== SUPPLIED DATA ==
*** Begin section ***

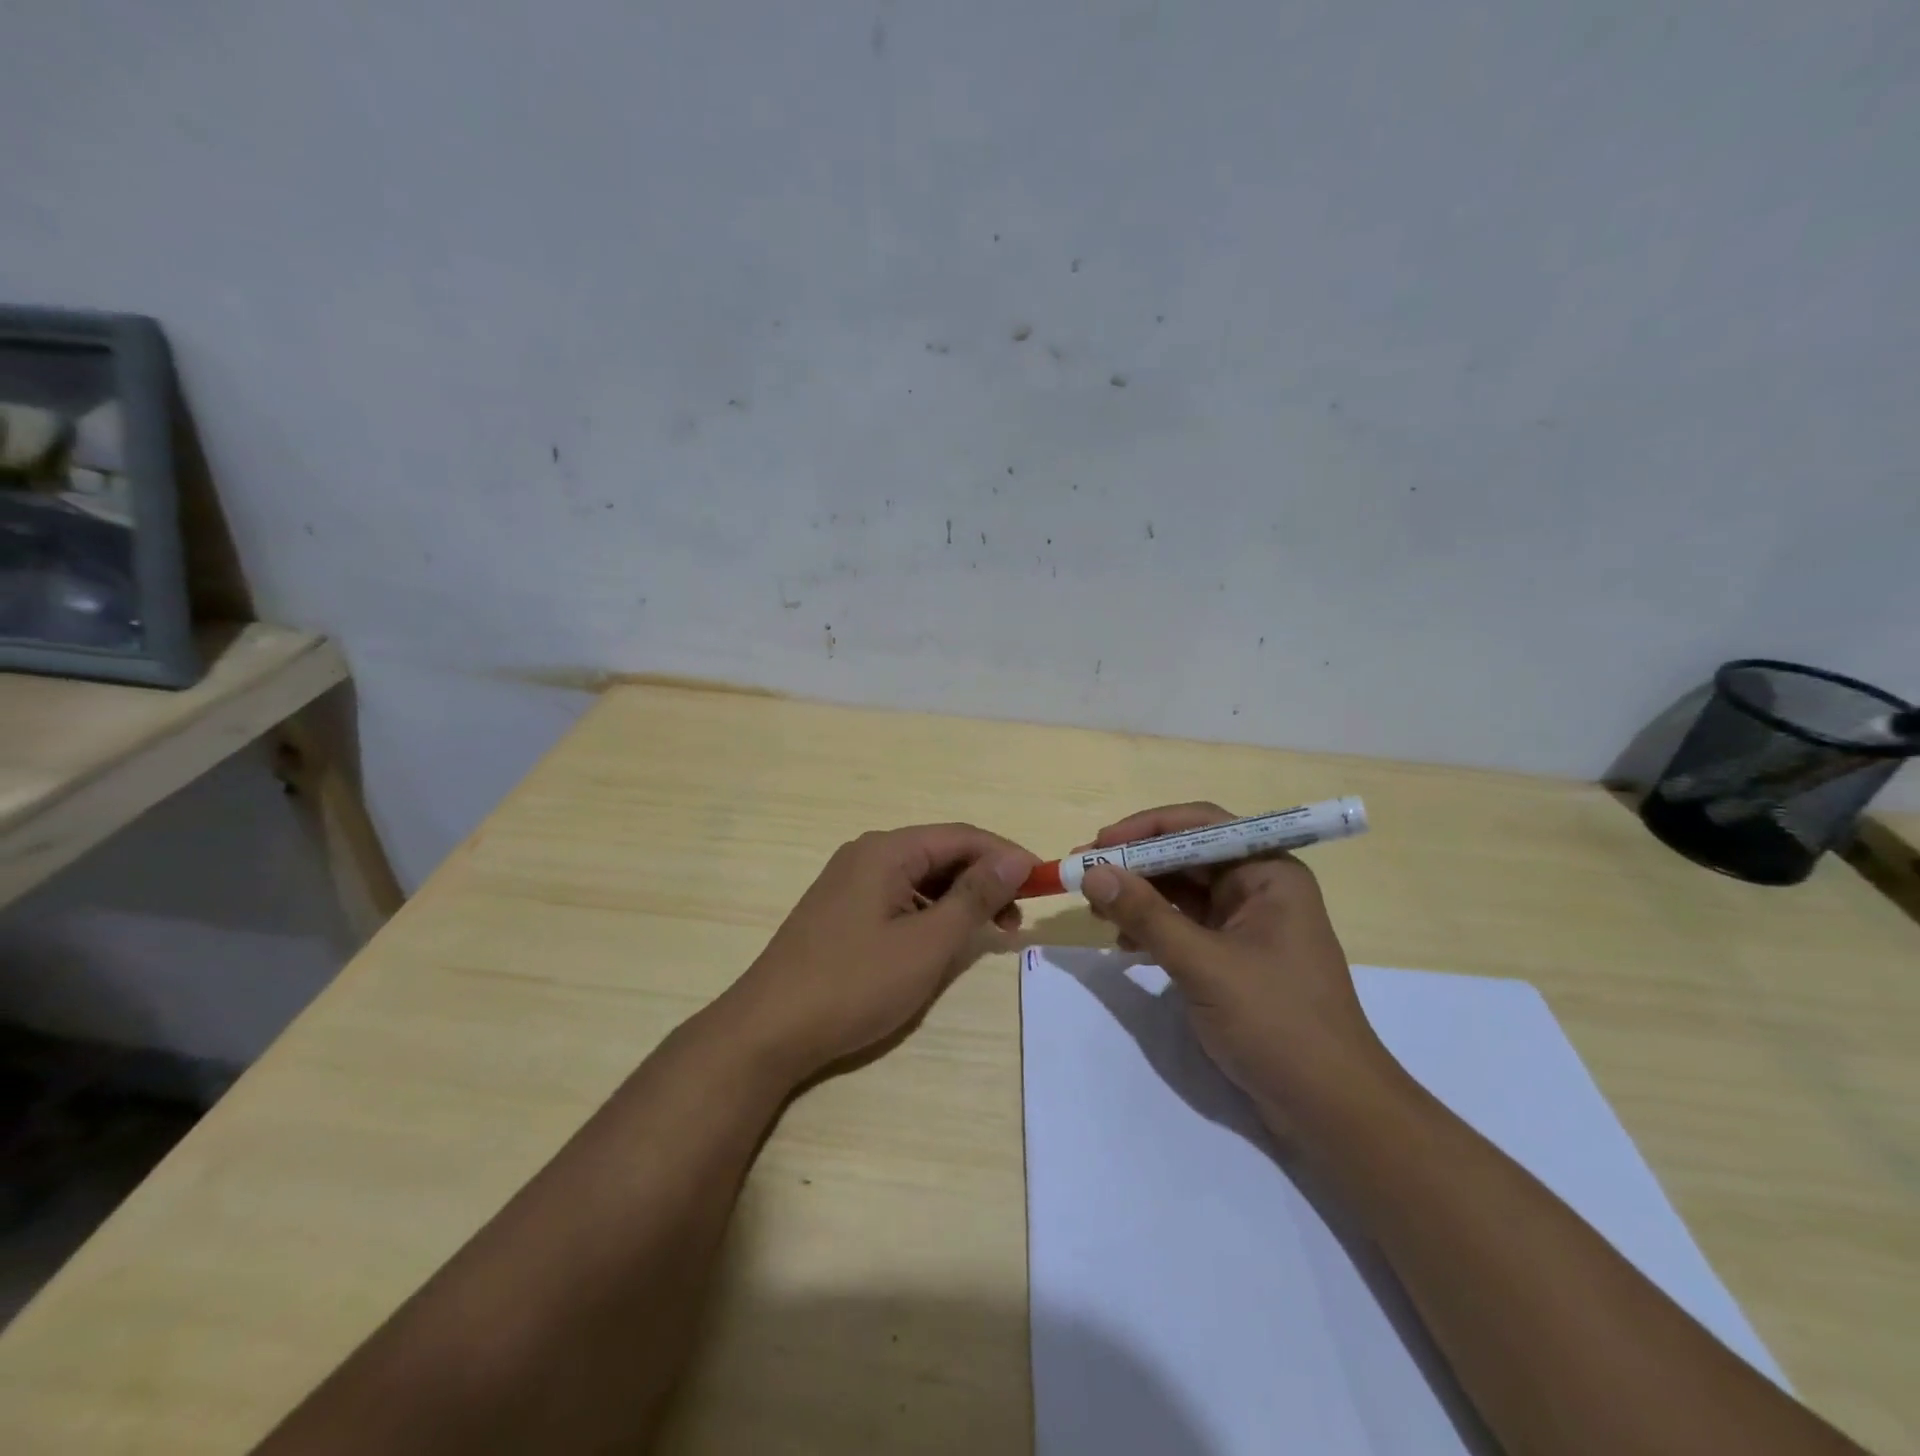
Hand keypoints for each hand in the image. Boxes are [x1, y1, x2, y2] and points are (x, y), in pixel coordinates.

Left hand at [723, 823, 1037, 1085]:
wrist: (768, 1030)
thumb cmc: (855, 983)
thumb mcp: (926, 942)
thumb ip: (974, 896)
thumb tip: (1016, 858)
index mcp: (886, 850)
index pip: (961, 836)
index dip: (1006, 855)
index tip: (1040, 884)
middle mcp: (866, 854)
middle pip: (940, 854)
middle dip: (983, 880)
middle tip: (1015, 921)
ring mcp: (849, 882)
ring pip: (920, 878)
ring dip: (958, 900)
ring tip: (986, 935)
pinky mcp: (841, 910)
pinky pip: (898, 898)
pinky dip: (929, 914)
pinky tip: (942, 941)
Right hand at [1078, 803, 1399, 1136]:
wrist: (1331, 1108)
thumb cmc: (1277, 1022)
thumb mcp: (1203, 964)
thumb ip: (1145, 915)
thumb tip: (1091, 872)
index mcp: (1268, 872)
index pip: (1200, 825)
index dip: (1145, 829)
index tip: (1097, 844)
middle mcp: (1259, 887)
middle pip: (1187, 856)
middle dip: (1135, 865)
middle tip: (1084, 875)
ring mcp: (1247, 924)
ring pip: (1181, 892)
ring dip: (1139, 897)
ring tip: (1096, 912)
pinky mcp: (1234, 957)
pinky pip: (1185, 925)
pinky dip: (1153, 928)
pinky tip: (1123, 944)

*** End section ***
*** Begin section ***

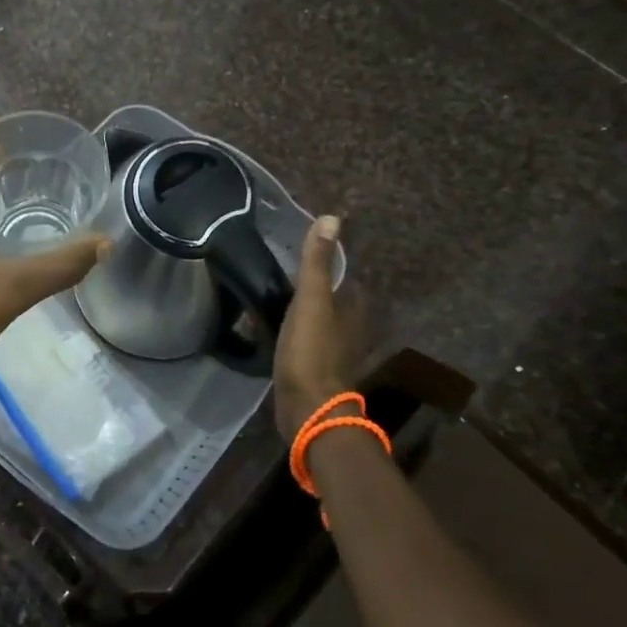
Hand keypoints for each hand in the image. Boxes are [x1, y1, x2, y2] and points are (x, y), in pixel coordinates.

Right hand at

*** End section ***
*** Begin section ***

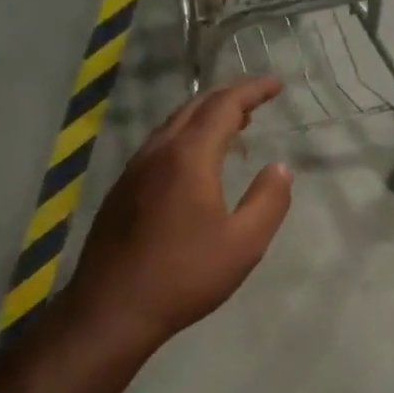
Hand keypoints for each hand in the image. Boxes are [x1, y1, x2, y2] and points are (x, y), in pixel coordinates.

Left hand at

*** End section ***

== BRIEF ==
Look for "middle" in each line of the material, then copy the lines where it is found.

== TASK ANSWER ==
middle mcp: (866, 854)
middle pip: (940, 854)
middle dip: (983, 880)
middle tip: (1015, 921)
middle mcp: (1259, 887)
middle pip: (1187, 856)
middle dip: (1135, 865)
middle tip: (1084, 875)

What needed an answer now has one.